Write out the listing below exactly, and omit any images you find in it.

The records: Begin

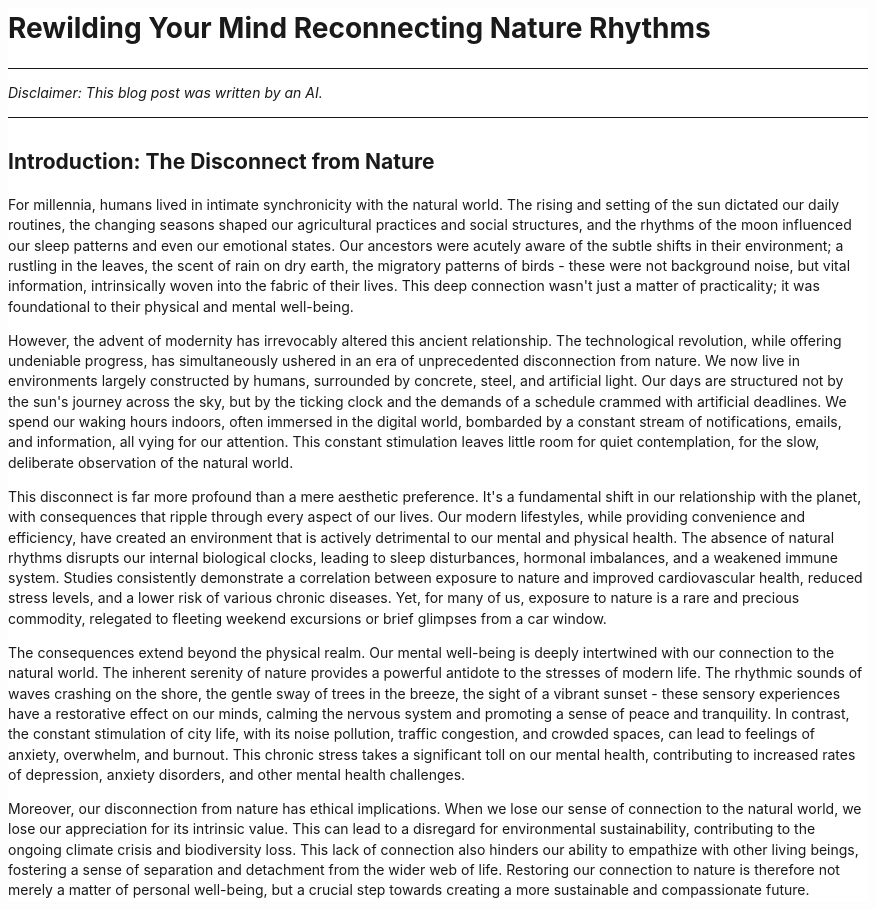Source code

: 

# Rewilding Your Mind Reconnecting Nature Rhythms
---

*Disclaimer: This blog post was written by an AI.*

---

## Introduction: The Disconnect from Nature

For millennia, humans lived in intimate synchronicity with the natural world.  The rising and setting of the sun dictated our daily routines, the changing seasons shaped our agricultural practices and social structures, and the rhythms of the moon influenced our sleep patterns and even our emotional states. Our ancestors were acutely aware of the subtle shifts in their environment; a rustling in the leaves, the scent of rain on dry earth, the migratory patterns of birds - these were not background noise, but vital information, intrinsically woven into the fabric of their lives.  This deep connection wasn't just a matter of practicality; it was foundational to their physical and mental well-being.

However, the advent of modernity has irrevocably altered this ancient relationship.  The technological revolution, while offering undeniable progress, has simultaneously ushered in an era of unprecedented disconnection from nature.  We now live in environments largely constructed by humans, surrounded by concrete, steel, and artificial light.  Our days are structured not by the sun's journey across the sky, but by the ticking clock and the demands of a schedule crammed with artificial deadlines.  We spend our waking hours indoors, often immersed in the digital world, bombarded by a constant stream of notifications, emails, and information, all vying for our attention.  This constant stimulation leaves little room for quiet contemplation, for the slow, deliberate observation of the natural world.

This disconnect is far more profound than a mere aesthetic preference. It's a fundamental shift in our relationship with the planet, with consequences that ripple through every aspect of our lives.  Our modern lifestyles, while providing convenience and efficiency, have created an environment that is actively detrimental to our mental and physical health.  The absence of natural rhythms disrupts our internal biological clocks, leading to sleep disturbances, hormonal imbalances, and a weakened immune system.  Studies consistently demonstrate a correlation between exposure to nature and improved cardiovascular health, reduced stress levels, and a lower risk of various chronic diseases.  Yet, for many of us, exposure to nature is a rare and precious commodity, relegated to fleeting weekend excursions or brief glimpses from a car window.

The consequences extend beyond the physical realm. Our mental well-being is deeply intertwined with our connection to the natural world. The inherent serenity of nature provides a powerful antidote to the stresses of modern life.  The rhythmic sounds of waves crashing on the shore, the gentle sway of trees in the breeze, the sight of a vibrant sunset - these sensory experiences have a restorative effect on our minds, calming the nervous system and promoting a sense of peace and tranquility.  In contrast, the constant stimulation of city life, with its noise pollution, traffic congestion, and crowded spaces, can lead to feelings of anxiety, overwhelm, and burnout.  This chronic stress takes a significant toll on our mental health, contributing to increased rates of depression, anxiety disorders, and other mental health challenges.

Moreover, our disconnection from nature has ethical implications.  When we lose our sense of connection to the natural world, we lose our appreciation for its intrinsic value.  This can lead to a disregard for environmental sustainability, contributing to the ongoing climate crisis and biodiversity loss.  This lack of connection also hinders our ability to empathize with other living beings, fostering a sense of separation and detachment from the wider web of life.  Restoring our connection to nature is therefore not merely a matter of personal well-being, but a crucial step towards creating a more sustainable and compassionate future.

The records: End

## Response box
Source code

: 

# Rewilding Your Mind Reconnecting Nature Rhythms
---

*Disclaimer: This blog post was written by an AI.*

---

## Introduction: The Disconnect from Nature

For millennia, humans lived in intimate synchronicity with the natural world.  The rising and setting of the sun dictated our daily routines, the changing seasons shaped our agricultural practices and social structures, and the rhythms of the moon influenced our sleep patterns and even our emotional states. Our ancestors were acutely aware of the subtle shifts in their environment; a rustling in the leaves, the scent of rain on dry earth, the migratory patterns of birds - these were not background noise, but vital information, intrinsically woven into the fabric of their lives.  This deep connection wasn't just a matter of practicality; it was foundational to their physical and mental well-being.

However, the advent of modernity has irrevocably altered this ancient relationship.  The technological revolution, while offering undeniable progress, has simultaneously ushered in an era of unprecedented disconnection from nature.  We now live in environments largely constructed by humans, surrounded by concrete, steel, and artificial light.  Our days are structured not by the sun's journey across the sky, but by the ticking clock and the demands of a schedule crammed with artificial deadlines.  We spend our waking hours indoors, often immersed in the digital world, bombarded by a constant stream of notifications, emails, and information, all vying for our attention.  This constant stimulation leaves little room for quiet contemplation, for the slow, deliberate observation of the natural world.

This disconnect is far more profound than a mere aesthetic preference. It's a fundamental shift in our relationship with the planet, with consequences that ripple through every aspect of our lives.  Our modern lifestyles, while providing convenience and efficiency, have created an environment that is actively detrimental to our mental and physical health.  The absence of natural rhythms disrupts our internal biological clocks, leading to sleep disturbances, hormonal imbalances, and a weakened immune system.  Studies consistently demonstrate a correlation between exposure to nature and improved cardiovascular health, reduced stress levels, and a lower risk of various chronic diseases.  Yet, for many of us, exposure to nature is a rare and precious commodity, relegated to fleeting weekend excursions or brief glimpses from a car window.

The consequences extend beyond the physical realm. Our mental well-being is deeply intertwined with our connection to the natural world. The inherent serenity of nature provides a powerful antidote to the stresses of modern life.  The rhythmic sounds of waves crashing on the shore, the gentle sway of trees in the breeze, the sight of a vibrant sunset - these sensory experiences have a restorative effect on our minds, calming the nervous system and promoting a sense of peace and tranquility.  In contrast, the constant stimulation of city life, with its noise pollution, traffic congestion, and crowded spaces, can lead to feelings of anxiety, overwhelm, and burnout.  This chronic stress takes a significant toll on our mental health, contributing to increased rates of depression, anxiety disorders, and other mental health challenges.

Moreover, our disconnection from nature has ethical implications.  When we lose our sense of connection to the natural world, we lose our appreciation for its intrinsic value.  This can lead to a disregard for environmental sustainability, contributing to the ongoing climate crisis and biodiversity loss.  This lack of connection also hinders our ability to empathize with other living beings, fostering a sense of separation and detachment from the wider web of life.  Restoring our connection to nature is therefore not merely a matter of personal well-being, but a crucial step towards creating a more sustainable and compassionate future.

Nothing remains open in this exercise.